All motion is relative, to the limits of our capacity to measure it. This is a bedrock principle in physics due to Einstein which replaced the Newtonian/Galilean idea of absolute motion as a more correct description of the universe we inhabit.

All objects (atoms, etc.) above absolute zero temperature are in motion.


Inertial motion is essentially relative. The idea of absolute inertial motion is effectively meaningless-all it can convey is that a particular frame has been picked to be the baseline for quantifying motion, and any inertial frame can serve that purpose so the selection is necessarily arbitrary in an important sense.

You might get another perspective on the principles concerned if you imagine that everything in the Universe could suddenly be frozen so that nothing whatsoever moved. You might consider that to be a state of absolute immobility. But then imagine a variation on that set-up, in which everything in the frozen Universe was moving en masse in a common direction at ten metres per second. How could you compare the two scenarios? How would you know which of the two was stationary and which was moving? The answer is that you couldn't- indeed the distinction between the two scenarios is meaningless, because if you say something is absolutely stationary, or moving at such and such a speed, in both cases the obvious question that arises is 'relative to what?'.


It is most useful to conceive of motion as a rate-of-change of position, so it presumes an established system of position. The philosophical question that then arises is whether there can be any absolute system of position that does not depend on the position of particular objects (or sets of objects) or whether a system of position must be only relative with respect to one or more existent objects. To put it another way, is it philosophically coherent to for the whole universe in toto to move?

Descartes took the view that the position of objects must be considered relative to other objects, and therefore motion was always relative to the position of other objects. He considered that when people would make statements of motion without explicit relational objects, this implicitly referred to motion relative to some contextual surrounding. In this sense, he believed that there was some natural or "true motion" relative to some natural/obvious surrounding context (though this is largely an epistemological issue rather than a metaphysical one in my view).

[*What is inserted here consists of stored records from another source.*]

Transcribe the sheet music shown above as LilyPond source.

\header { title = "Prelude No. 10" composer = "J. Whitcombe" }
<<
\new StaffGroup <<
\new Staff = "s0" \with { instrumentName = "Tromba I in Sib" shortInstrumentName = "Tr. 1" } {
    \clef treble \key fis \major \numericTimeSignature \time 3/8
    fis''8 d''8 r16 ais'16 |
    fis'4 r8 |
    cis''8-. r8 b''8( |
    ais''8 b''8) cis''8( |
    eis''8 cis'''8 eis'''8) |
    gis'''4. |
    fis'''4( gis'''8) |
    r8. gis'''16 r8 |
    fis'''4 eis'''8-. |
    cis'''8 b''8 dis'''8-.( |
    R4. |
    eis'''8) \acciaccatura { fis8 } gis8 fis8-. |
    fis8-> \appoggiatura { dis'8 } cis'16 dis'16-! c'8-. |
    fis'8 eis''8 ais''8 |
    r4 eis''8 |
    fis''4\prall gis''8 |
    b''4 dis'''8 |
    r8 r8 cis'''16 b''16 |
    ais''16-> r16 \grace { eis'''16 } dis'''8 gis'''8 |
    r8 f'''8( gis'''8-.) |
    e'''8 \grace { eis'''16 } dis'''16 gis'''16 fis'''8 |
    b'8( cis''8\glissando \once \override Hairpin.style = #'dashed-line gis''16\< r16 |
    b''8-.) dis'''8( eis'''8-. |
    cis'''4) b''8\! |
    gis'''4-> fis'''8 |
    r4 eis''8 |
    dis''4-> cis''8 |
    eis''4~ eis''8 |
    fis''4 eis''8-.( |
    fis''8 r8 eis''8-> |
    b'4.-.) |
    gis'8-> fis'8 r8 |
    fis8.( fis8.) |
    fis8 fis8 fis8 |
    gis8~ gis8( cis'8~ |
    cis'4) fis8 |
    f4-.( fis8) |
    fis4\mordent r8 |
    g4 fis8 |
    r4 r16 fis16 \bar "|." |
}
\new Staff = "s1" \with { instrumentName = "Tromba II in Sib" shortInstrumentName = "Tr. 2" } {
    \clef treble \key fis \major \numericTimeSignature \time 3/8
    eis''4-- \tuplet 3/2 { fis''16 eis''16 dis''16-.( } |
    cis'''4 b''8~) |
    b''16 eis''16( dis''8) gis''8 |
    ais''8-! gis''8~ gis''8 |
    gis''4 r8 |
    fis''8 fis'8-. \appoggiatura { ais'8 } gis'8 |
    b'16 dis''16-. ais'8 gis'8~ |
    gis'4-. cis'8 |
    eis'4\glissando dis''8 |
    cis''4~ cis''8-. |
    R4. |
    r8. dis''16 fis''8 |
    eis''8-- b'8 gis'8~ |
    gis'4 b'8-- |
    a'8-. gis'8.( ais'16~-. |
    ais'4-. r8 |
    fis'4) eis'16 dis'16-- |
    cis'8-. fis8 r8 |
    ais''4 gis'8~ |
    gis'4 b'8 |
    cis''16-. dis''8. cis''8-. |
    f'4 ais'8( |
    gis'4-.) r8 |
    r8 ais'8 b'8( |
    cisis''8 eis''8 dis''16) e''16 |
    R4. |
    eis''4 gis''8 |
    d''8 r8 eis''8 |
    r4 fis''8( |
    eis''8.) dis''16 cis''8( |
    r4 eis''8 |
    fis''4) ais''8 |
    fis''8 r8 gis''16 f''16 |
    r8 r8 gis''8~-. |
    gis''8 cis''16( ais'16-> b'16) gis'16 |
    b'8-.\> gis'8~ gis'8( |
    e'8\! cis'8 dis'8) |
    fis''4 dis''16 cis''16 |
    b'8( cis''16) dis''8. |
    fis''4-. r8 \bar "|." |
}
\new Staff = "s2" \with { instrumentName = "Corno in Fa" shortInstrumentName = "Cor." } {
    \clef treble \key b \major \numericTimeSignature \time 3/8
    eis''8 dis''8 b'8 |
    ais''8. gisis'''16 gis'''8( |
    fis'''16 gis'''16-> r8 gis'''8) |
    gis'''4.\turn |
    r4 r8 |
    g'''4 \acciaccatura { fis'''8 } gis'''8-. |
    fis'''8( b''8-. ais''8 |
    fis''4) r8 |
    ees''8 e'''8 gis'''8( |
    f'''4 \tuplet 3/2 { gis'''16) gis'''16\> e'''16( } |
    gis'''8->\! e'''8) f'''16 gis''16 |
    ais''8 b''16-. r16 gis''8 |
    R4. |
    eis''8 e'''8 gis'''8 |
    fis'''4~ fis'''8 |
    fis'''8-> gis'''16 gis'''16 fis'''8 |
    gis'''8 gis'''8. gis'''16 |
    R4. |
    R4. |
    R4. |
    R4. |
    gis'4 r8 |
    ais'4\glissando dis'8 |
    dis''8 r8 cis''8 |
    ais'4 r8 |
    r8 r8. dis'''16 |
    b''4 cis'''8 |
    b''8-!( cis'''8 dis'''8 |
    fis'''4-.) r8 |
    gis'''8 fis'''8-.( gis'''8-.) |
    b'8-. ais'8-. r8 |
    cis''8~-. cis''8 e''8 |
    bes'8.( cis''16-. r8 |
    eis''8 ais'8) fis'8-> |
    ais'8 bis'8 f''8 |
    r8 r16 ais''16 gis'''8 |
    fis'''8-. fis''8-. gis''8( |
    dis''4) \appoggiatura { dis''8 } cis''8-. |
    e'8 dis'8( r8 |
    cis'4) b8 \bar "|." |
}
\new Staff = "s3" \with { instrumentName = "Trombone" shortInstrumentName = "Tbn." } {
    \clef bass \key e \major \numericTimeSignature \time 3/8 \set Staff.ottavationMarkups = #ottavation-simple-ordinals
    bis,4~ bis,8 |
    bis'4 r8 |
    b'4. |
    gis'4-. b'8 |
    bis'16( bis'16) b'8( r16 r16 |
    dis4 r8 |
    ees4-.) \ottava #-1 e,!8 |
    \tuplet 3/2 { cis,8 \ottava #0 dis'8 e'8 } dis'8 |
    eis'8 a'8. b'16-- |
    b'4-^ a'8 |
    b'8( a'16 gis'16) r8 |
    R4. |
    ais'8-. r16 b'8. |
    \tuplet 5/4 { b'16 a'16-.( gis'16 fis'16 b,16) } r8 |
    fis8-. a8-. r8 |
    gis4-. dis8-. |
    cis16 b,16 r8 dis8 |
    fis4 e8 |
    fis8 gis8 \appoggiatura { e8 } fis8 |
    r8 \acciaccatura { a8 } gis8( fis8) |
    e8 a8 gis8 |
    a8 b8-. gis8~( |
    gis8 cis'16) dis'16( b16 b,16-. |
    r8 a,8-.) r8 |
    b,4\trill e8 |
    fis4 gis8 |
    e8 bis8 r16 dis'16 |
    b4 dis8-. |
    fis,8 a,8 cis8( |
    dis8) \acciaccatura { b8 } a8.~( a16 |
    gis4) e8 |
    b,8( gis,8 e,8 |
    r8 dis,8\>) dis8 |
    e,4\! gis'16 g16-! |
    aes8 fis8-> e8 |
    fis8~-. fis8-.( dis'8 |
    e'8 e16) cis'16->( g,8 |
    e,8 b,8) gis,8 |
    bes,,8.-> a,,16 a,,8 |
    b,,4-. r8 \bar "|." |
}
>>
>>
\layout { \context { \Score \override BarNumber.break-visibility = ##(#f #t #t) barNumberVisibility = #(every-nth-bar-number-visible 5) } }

One way to assert an idea of "absolute motion" is to pick one or more arbitrary "fixed points" in space and measure position and direction relative to these (e.g., one could take four fixed points to establish a three-dimensional coordinate system). The difficulty of this approach is that it relies on alleged "fixed points" that are not themselves moveable objects in space (for if they were objects that could move themselves then you would be back to a relative position system). The difficulty with this approach is that such points are inherently unobservable, so the "absolute motion" of objects then becomes unobservable. Leibniz famously critiqued this "absolute motion" approach, saying that since absolute velocity would be unobservable, it is really just made-up.


Of course, you are right.

I believe your main questions are not about the three philosophers. I believe they are, 1.'Would the existence of an absolute mean not everything is in motion?', 2.'If everything is in motion, then is all motion relative?' In other words, you have a doubt 'absolute existence' and 'relativity' also. So I shall try to answer connecting all these, without mentioning Descartes, Galileo or Newton. The knowledge about the 'thing' that relativity does not operate, is ancient. To get an answer to your question, you need not even seek the help of these three.

Among ancient philosophies Advaita philosophy stands close to your idea. To represent that absolute mean we use the term, Brahman. If God has other duties even God can't be treated as the absolute mean. So, more precisely it is treated above God. The answer to your two questions is 'Yes'.